The data came from the November 1995 administration of the Uniform Certified Public 
Accountant Examination (CPA Exam). The CPA Exam is a high-stakes test that professional 
• accountants must pass in order to become licensed as a Certified Public Accountant in the United 
States. The CPA Exam comprised four sections: Accounting and Reporting (ARE), Auditing 
(AUD), Financial Accounting and Reporting (FARE), and Law and Professional 
Responsibilities (LPR). All sections contain multiple-choice items and other selected-response 
item types such as multiple true/false items. Three of the sections (all except ARE) also contain 
constructed-response items. Only data from the multiple-choice items were analyzed in this study. 
The multiple-choice items make up 50% of the total score on the AUD section and 60% of the 
total scores on the other sections. There were 285 multiple-choice items across the four test 
sections. The number of items on each section ranged from 60 to 90. About 51,000 candidates 
took each section of the test. Table 1 provides the number of items, sample sizes, and some 
_ descriptive statistics for each test section. The mean item difficulties among the four sections 
ranged from .51 to .63. The mean discrimination statistics were more homogeneous, ranging 
from .36 to .41.

ACTIVITY LIST —
1) In the CPA Exam passage, update the part between "The multiple-choice items make" and "from .36 to .41.", inclusive, so that "candidates" becomes "examinees".
2) Answer these from the CPA Exam passage:
(a) In what month and year was the exam given that supplied the data?
(b) How many multiple-choice items were there across the four sections?
(c) Which section has no constructed-response items?
3) Pick up the CPA Exam passage after its last sentence and keep writing.

DATASET EXCERPTS —
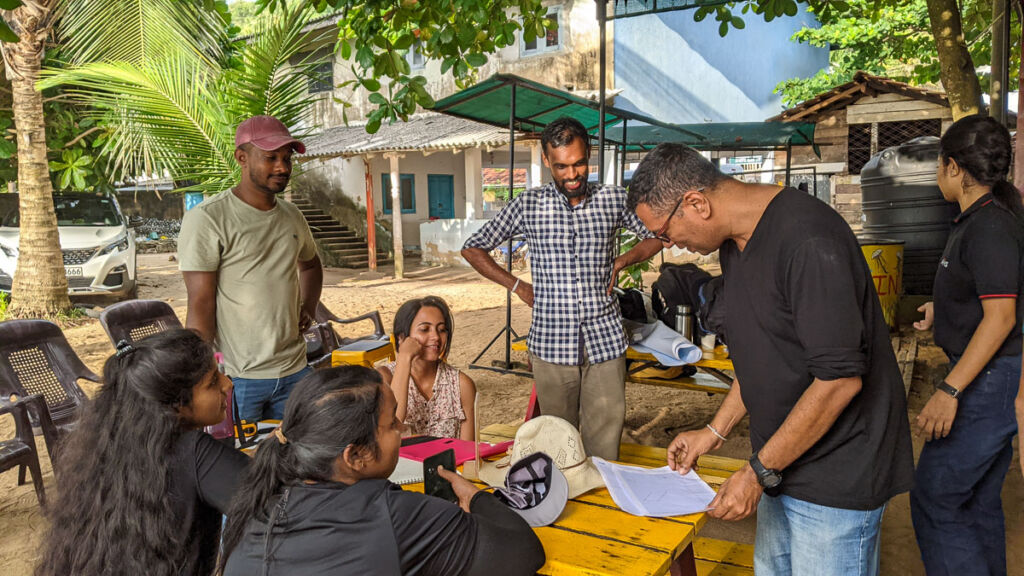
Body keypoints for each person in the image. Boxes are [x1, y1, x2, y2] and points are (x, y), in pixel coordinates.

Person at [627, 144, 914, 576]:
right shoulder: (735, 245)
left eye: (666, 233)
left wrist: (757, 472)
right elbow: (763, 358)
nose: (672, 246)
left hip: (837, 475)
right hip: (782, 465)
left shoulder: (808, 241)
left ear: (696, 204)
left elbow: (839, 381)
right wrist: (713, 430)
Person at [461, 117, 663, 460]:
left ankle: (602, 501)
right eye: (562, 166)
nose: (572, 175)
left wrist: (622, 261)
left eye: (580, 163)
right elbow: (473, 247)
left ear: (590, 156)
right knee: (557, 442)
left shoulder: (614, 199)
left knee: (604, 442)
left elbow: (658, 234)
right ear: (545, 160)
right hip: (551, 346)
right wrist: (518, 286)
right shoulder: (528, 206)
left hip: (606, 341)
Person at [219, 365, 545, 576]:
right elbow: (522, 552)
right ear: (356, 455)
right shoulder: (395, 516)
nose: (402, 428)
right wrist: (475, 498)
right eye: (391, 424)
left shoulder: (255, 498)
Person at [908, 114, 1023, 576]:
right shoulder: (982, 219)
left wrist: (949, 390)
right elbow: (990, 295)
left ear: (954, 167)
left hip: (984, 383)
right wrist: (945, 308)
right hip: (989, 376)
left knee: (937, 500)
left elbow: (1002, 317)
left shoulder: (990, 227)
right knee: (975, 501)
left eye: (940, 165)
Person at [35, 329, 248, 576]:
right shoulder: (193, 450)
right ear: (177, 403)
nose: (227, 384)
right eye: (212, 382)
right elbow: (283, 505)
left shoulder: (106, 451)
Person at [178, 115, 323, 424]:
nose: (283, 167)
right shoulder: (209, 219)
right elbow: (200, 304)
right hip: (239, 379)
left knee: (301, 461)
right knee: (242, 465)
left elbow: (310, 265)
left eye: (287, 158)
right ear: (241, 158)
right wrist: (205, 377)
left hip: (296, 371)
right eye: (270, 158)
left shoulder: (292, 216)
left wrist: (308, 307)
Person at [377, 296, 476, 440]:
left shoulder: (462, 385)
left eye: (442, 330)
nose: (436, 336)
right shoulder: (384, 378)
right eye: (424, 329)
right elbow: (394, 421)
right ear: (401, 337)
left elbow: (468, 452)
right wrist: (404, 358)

...

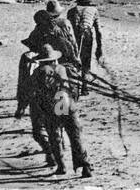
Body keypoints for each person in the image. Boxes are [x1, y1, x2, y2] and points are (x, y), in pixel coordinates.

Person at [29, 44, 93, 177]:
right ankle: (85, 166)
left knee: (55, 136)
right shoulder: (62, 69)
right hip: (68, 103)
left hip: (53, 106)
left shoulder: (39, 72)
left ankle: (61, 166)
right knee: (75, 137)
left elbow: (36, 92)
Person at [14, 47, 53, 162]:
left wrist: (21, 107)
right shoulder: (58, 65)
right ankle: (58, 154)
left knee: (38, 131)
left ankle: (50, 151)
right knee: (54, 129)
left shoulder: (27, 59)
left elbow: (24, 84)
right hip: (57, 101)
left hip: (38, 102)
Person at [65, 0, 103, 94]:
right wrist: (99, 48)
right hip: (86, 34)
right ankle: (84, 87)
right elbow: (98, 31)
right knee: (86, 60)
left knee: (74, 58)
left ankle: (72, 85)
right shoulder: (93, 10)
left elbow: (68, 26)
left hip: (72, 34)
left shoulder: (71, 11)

---

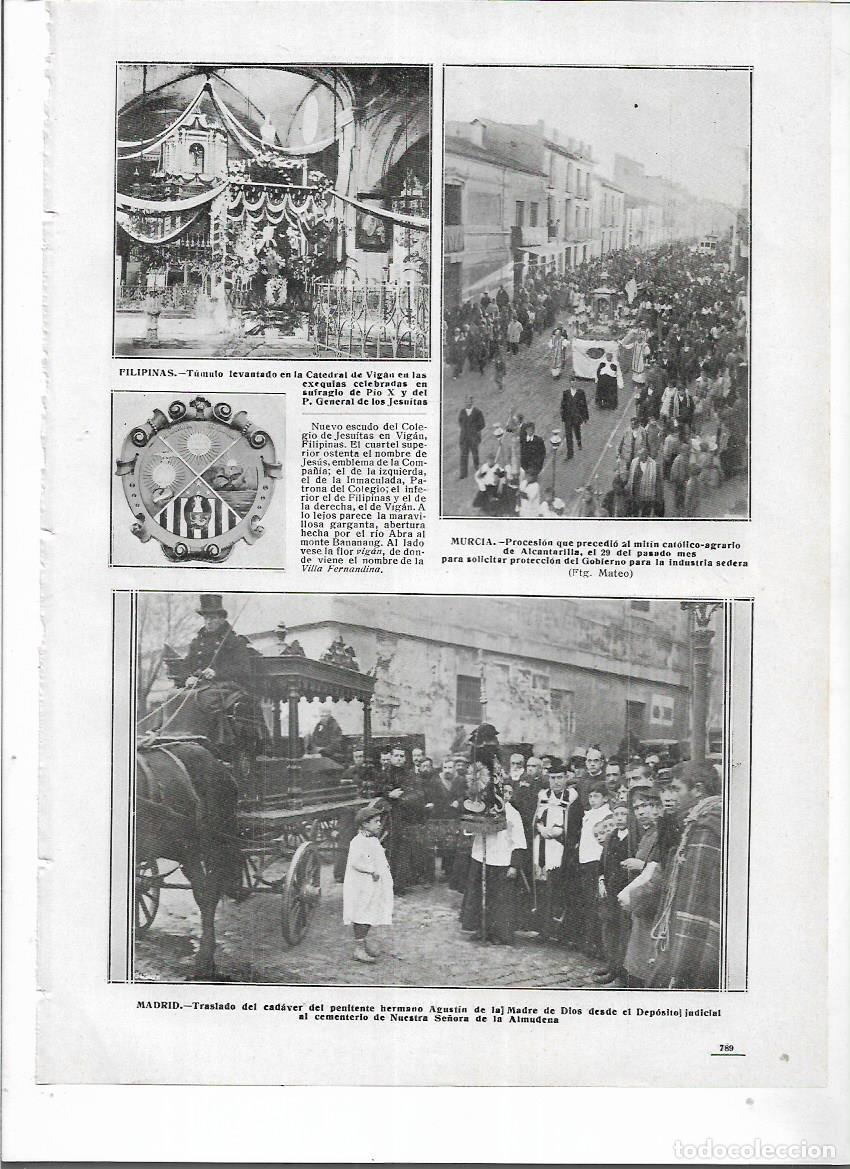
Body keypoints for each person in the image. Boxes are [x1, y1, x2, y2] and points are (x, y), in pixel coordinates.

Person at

EXPECTED RESPONSES —
1)
The multiple-choice items make up 50% of the total score on the AUD section and 60% of the 
total scores on the other sections. There were 285 multiple-choice items across the four test 
sections. The number of items on each section ranged from 60 to 90. About 51,000 examinees 
took each section of the test. Table 1 provides the number of items, sample sizes, and some 
_ descriptive statistics for each test section. The mean item difficulties among the four sections 
ranged from .51 to .63. The mean discrimination statistics were more homogeneous, ranging 
from .36 to .41.

2)
(a) November 1995
(b) 285
(c) Accounting and Reporting (ARE)

3)
[Insert Table 1 Here] 



Procedure 



A content analysis was performed on the 285 multiple-choice items to identify items that 
violated one or more of the item writing guidelines. Seven dichotomous dummy variables were 
created to indicate whether an item violated any of the seven guidelines. These dichotomous data 
served as grouping variables to compare statistical indices of item difficulty and discrimination 
across items that violated and did not violate one or more of the guidelines. All candidates who 
responded to an item were included in calculating the item statistics; thus, the statistics were 
derived from sample sizes of about 51,000. The difficulty index was the unadjusted “p- value,” 
which is the proportion of candidates who answered the item correctly divided by the total 
number of candidates who responded to the item. The discrimination index was the biserial 
correlation between the dichotomous item score (i.e., 0=incorrect, l=correct) and the total score 
on the remainder of the multiple-choice items. Descriptive statistics, t-tests, and one-way 
analyses of variance (ANOVAs) were performed separately for each section. Multiple 
comparison procedures were used where appropriate to compare the statistics for items that 
violated more than one guideline with those that violated fewer guidelines.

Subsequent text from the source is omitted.